> [WHAT THIS TASK INVOLVES]
Copy the text of all the entries below word for word, line by line, and leave the pictures out.

THE DATA Block Start

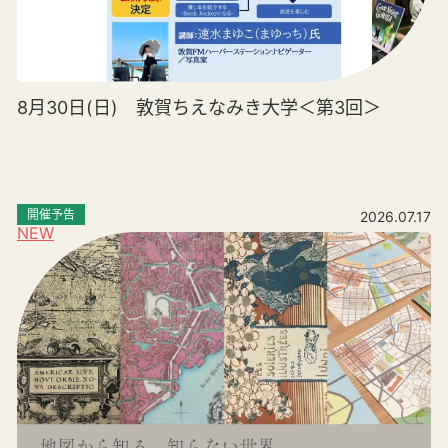
8月30日(日) 敦賀ちえなみき大学＜第3回＞
開催予告
2026.07.17
NEW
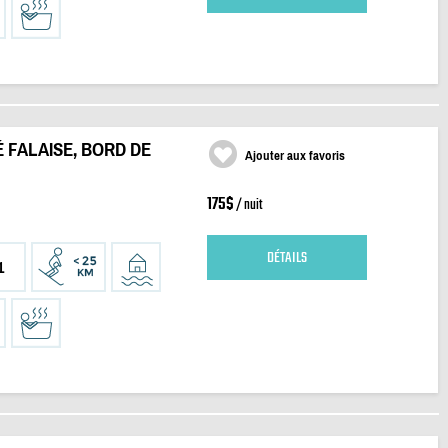
 FALAISE, BORD DE
Ajouter aux favoris
175$
/ nuit
DÉTAILS
1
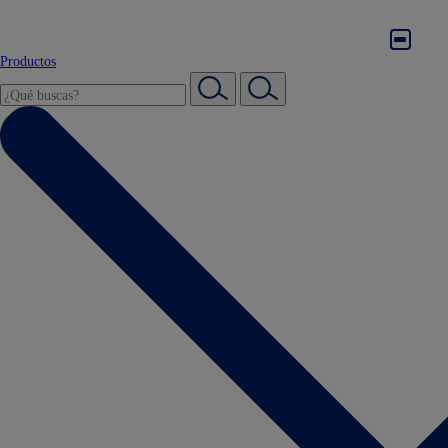
Productos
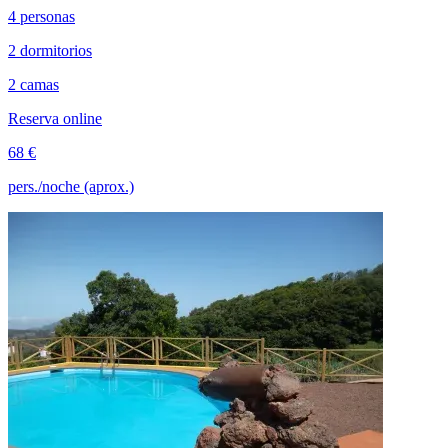
4 personas
2 dormitorios
2 camas
Reserva online
68 €
pers./noche (aprox.)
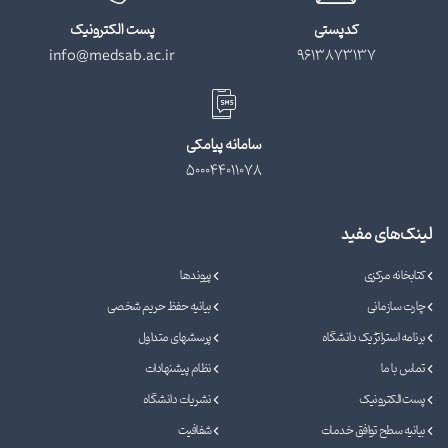
کدپستی
پست الکترونیک
info@medsab.ac.ir
9613873137
سامانه پیامکی
500044011078
لینک‌های مفید
کتابخانه مرکزی
پیوندها
چارت سازمانی
بیانیه حفظ حریم شخصی
برنامه استراتژیک دانشگاه
پرسشهای متداول
تماس با ما
نظام پیشنهادات
پست الکترونیک
نشریات دانشگاه
بیانیه سطح توافق خدمات
شفافیت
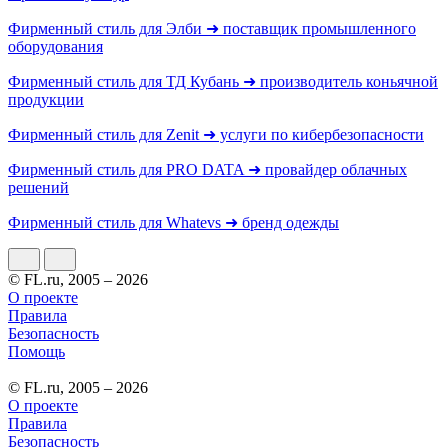
Фирменный стиль для Элби ➜ поставщик промышленного
оборудования
Фирменный стиль для ТД Кубань ➜ производитель коньячной
продукции
Фирменный стиль для Zenit ➜ услуги по кибербезопасности
Фирменный стиль для PRO DATA ➜ провайдер облачных
решений
Фирменный стиль для Whatevs ➜ бренд одежды
© FL.ru, 2005 – 2026
О проекте
Правила
Безопасность
Помощь
© FL.ru, 2005 – 2026
О проекте
Правила
Безопасность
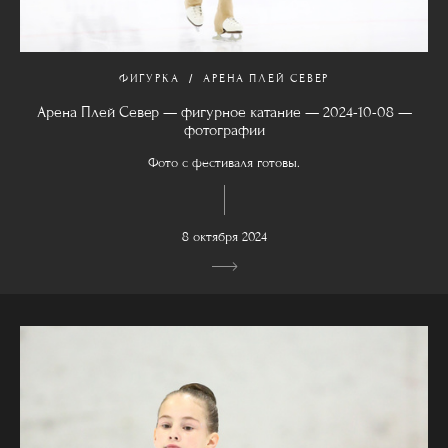
ФИГУРКА
АРЕНА ПЛЕЙ СЕВЕР
Арена Плей Север — фигурное катание — 2024-10-08 —
фотографии
Фото с фестиваля готовы.
8 октября 2024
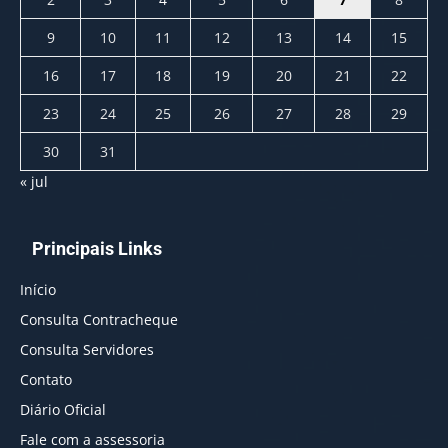
9
10
11
12
13
14
15
16
17
18
19
20
21
22
23
24
25
26
27
28
29
30
31
« jul
Principais Links
Início
Consulta Contracheque
Consulta Servidores
Contato
Diário Oficial
Fale com a assessoria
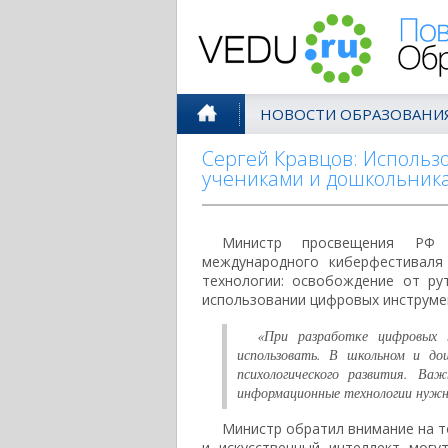
Поволжск
НОВОСТИ ОБРАЗОВАНИ
Сергей Кравцов: Исполь
учениками и дошкольник
Министр просвещения РФ 
международного киберфестиваля
технологии: освобождение от ру
использовании цифровых инструме
«При разработке цифровых 
использовать. В школьном и до
психологического развития. Ва
информационные технологии нужн
Министр обратил внимание на т
и искусственный интеллект могу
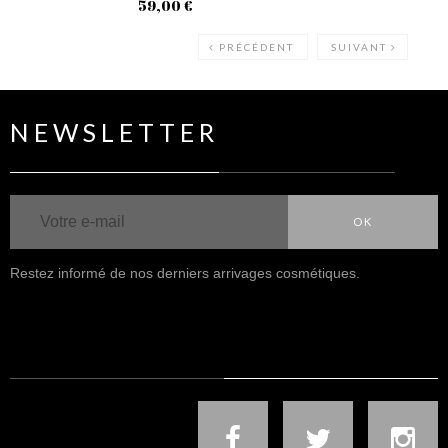
59,00 €
45
PRÉCÉDENT
SUIVANT
NEWSLETTER
OK
Restez informé de nos derniers arrivages cosmétiques.
NOUS SUIVRE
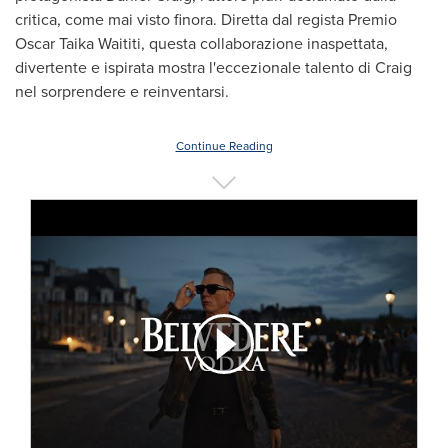
critica, come mai visto finora. Diretta dal regista Premio
Oscar Taika Waititi, questa collaborazione inaspettata,
divertente e ispirata mostra l'eccezionale talento di Craig
nel sorprendere e reinventarsi.
Continue Reading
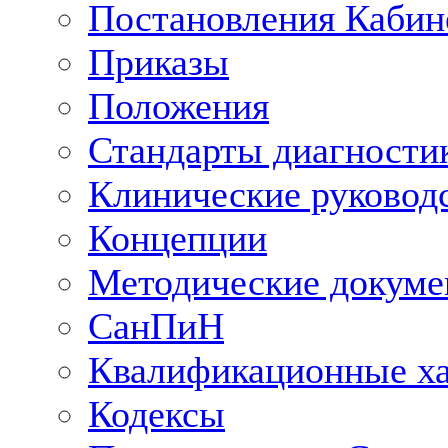
Постановления Кабин
Приказы
Положения
Стандарты диагностик
Клинические руковод
Концепции
Методические докум
СанПиН
Квалификационные ха
Кодексы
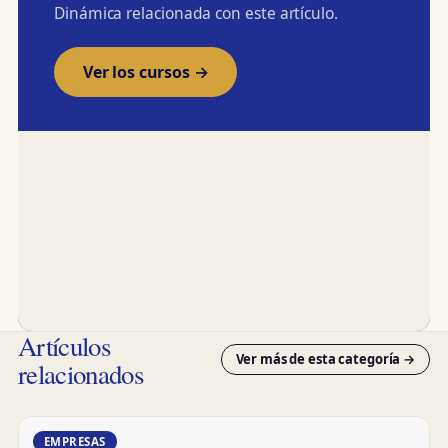
Dinámica relacionada con este artículo.
Ver los cursos →
Artículos
Ver más de esta categoría →
relacionados
EMPRESAS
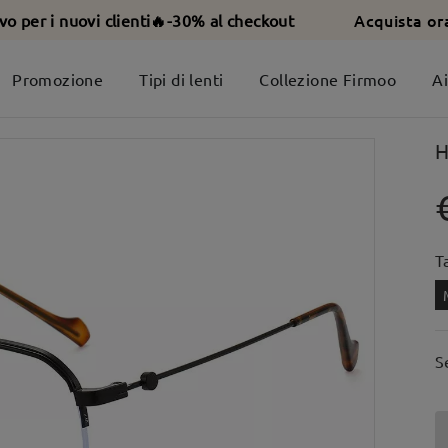
Acquista or
ivo per i nuovi clienti🔥-30% al checkout
Promozione
Tipi di lenti
Collezione Firmoo
A
H
T
S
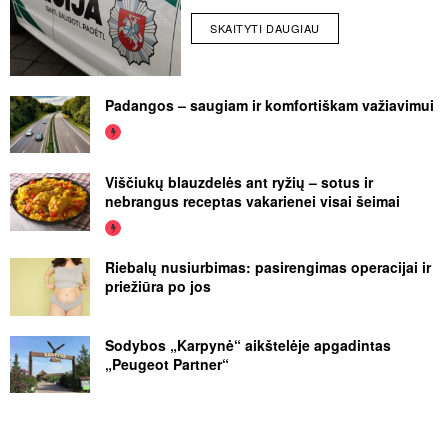
SKAITYTI DAUGIAU
Padangos – saugiam ir komfortiškam važiavimui
Viščiukų blauzdelės ant ryžių – sotus ir
nebrangus receptas vakarienei visai šeimai
Riebalų nusiurbimas: pasirengimas operacijai ir
priežiūra po jos
Sodybos „Karpynė“ aikštelėje apgadintas
„Peugeot Partner“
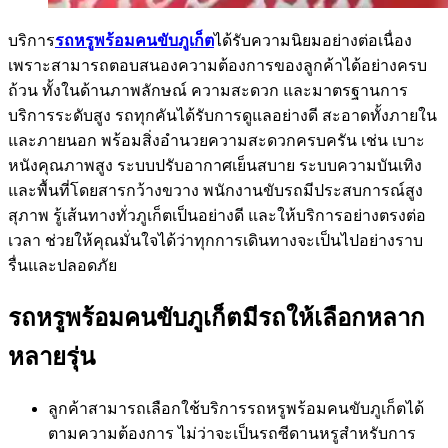
บริการ
รถหรูพร้อมคนขับภูเก็ต
ได้รับความนิยมอย่างต่อเนื่อง
เพราะสามารถตอบสนองความต้องการของลูกค้าได้อย่างครบ
ถ้วน ทั้งในด้านภาพลักษณ์ ความสะดวก และมาตรฐานการ
บริการระดับสูง รถทุกคันได้รับการดูแลอย่างดี สะอาดทั้งภายใน
และภายนอก พร้อมสิ่งอำนวยความสะดวกครบครัน เช่น เบาะ
หนังคุณภาพสูง ระบบปรับอากาศเย็นสบาย ระบบความบันเทิง
และพื้นที่โดยสารกว้างขวาง พนักงานขับรถมีประสบการณ์สูง
สุภาพ รู้เส้นทางทั่วภูเก็ตเป็นอย่างดี และให้บริการอย่างตรงต่อ
เวลา ช่วยให้คุณมั่นใจได้ว่าทุกการเดินทางจะเป็นไปอย่างราบ
รื่นและปลอดภัย
รถหรูพร้อมคนขับภูเก็ตมีรถให้เลือกหลาก
หลายรุ่น
ลูกค้าสามารถเลือกใช้บริการรถหรูพร้อมคนขับภูเก็ตได้
ตามความต้องการ ไม่ว่าจะเป็นรถซีดานหรูสำหรับการ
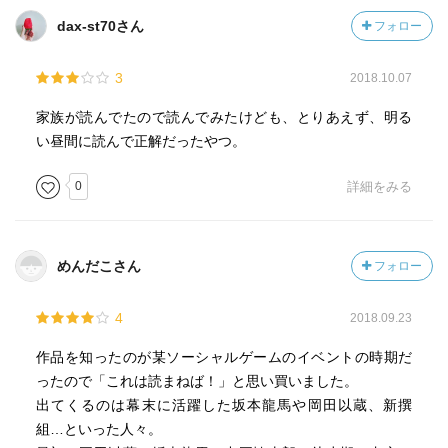
dax-st70さん
フォロー
3
2018.10.07
家族が読んでたので読んでみたけども、とりあえず、明る
い昼間に読んで正解だったやつ。
0
詳細をみる
めんだこさん
フォロー
4
2018.09.23
作品を知ったのが某ソーシャルゲームのイベントの時期だ
ったので「これは読まねば！」と思い買いました。
出てくるのは幕末に活躍した坂本龍馬や岡田以蔵、新撰
組…といった人々。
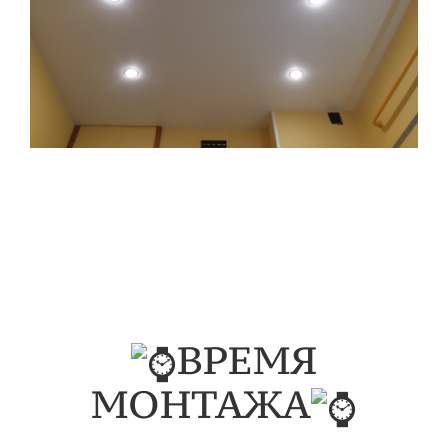
ВРЕМЯ
МОНТАЖА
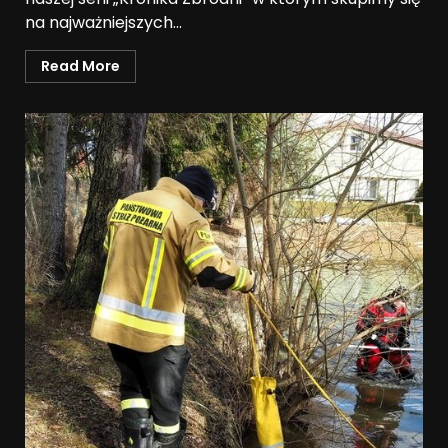
na najważniejszych...
Read More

THE DATA Block End

> [EXERCISE SOLUTION]
8月30日(日) 敦賀ちえなみき大学＜第3回＞
開催予告
2026.07.17
NEW
 FALAISE, BORD DE
Ajouter aux favoris
175$
/ nuit
DÉTAILS
1
Productos
4 personas
2 dormitorios
2 camas
Reserva online
68 €
pers./noche (aprox.)
کدپستی
پست الکترونیک
info@medsab.ac.ir
9613873137
سامانه پیامکی
500044011078
لینک‌های مفید
کتابخانه مرکزی
پیوندها
چارت سازمانی
بیانیه حفظ حریم شخصی
برنامه استراتژیک دانشگاه
پرسشهای متداول
تماس با ما
نظام پیشنهادات
پست الکترونیک
نشریات دانشگاه
بیانیه سطح توافق خدمات
شفافیت
Фирменный стиль для Элби ➜ поставщик промышленного
оборудования
Фирменный стиль для ТД Кубань ➜ производитель коньячной
продукции
Фирменный стиль для Zenit ➜ услуги по кибербезопасности
Фирменный стиль для PRO DATA ➜ провайдер облачных
решений
Фирменный стиль для Whatevs ➜ бренд одежды
© FL.ru, 2005 – 2026
О проекте
Правила
Безопасность
Помощь
© FL.ru, 2005 – 2026
О проекте
Правила
Безопасность
ФИГУРКА
АРЕНА ПЛЕЙ СЕВЕР
Арена Плей Север — фигурное катание — 2024-10-08 —
фотографии
Фото с фестиваля готовы.
8 октября 2024
9
10
11
12
13
14
15
16
17
18
19
20
21
22
23
24
25
26
27
28
29
30
31
« jul
Principais Links
Início
Consulta Contracheque
Consulta Servidores
Contato
Diário Oficial
Fale com a assessoria
Поволжск
НОВОСТИ ОБРАЗОВАНИ
Сергей Кравцов: Исполь
учениками и дошкольник
Министр просвещения РФ 
международного киберфестиваля
технологии: освобождение от ру
использовании цифровых инструме
«При разработке цифровых 
использовать. В школьном и до
психологического развития. Ва
информационные технологии нужн
Министр обратил внимание на т
и искусственный интеллект могу
59,00 €
45
PRÉCÉDENT
SUIVANT
NEWSLETTER
OK
Restez informé de nos derniers arrivages cosmétiques.
NOUS SUIVRE
critica, come mai visto finora. Diretta dal regista Premio
Oscar Taika Waititi, questa collaborazione inaspettata,
divertente e ispirata mostra l'eccezionale talento di Craig
nel sorprendere e reinventarsi.
Continue Reading
Постановления Кабин
Приказы
Положения
Стандарты диагностик
Клинические руковод
Концепции
Методические докум
СанПиН
Квалификационные ха
Кодексы
Dinámica relacionada con este artículo.
Ver los cursos →
Artículos
Ver más de esta categoría →
relacionados
EMPRESAS
Acquista or
ivo per i nuovi clienti🔥-30% al checkout
Promozione
Tipi di lenti
Collezione Firmoo
A
H
T
S
SKAITYTI DAUGIAU
Padangos – saugiam ir komfortiškam važiavimui
Viščiukų blauzdelės ant ryžių – sotus ir
nebrangus receptas vakarienei visai šeimai
Riebalų nusiurbimas: pasirengimas operacijai ir
priežiūra po jos
Sodybos „Karpynė“ aikštelėje apgadintas
„Peugeot Partner“
บริการ
รถหรูพร้อมคนขับภูเก็ต
ได้รับความนิยมอย่างต่อเนื่อง
เพราะสามารถตอบสนองความต้องการของลูกค้าได้อย่างครบ
ถ้วน ทั้งในด้านภาพลักษณ์ ความสะดวก และมาตรฐานการ
บริการระดับสูง รถทุกคันได้รับการดูแลอย่างดี สะอาดทั้งภายใน
และภายนอก พร้อมสิ่งอำนวยความสะดวกครบครัน เช่น เบาะ
หนังคุณภาพสูง ระบบปรับอากาศเย็นสบาย ระบบความบันเทิง
และพื้นที่โดยสารกว้างขวาง พนักงานขับรถมีประสบการณ์สูง
สุภาพ รู้เส้นทางทั่วภูเก็ตเป็นอย่างดี และให้บริการอย่างตรงต่อ
เวลา ช่วยให้คุณมั่นใจได้ว่าทุกการเดินทางจะเป็นไปอย่างราบ
รื่นและปลอดภัย
รถหรูพร้อมคนขับภูเก็ตมีรถให้เลือกหลาก
หลายรุ่น
ลูกค้าสามารถเลือกใช้บริการรถหรูพร้อมคนขับภูเก็ตได้
ตามความต้องการ ไม่ว่าจะเป็นรถซีดานหรูสำหรับการ
dax-st70さん
フォロー
3
2018.10.07
家族が読んでたので読んでみたけども、とりあえず、明る
い昼間に読んで正解だったやつ。
0
詳細をみる
めんだこさん
フォロー
4
2018.09.23
作品を知ったのが某ソーシャルゲームのイベントの時期だ
ったので「これは読まねば！」と思い買いました。
出てくるのは幕末に活躍した坂本龍馬や岡田以蔵、新撰
組…といった人々。
ВРЕМЯ
МОНТАЖА
na najważniejszych...
Read More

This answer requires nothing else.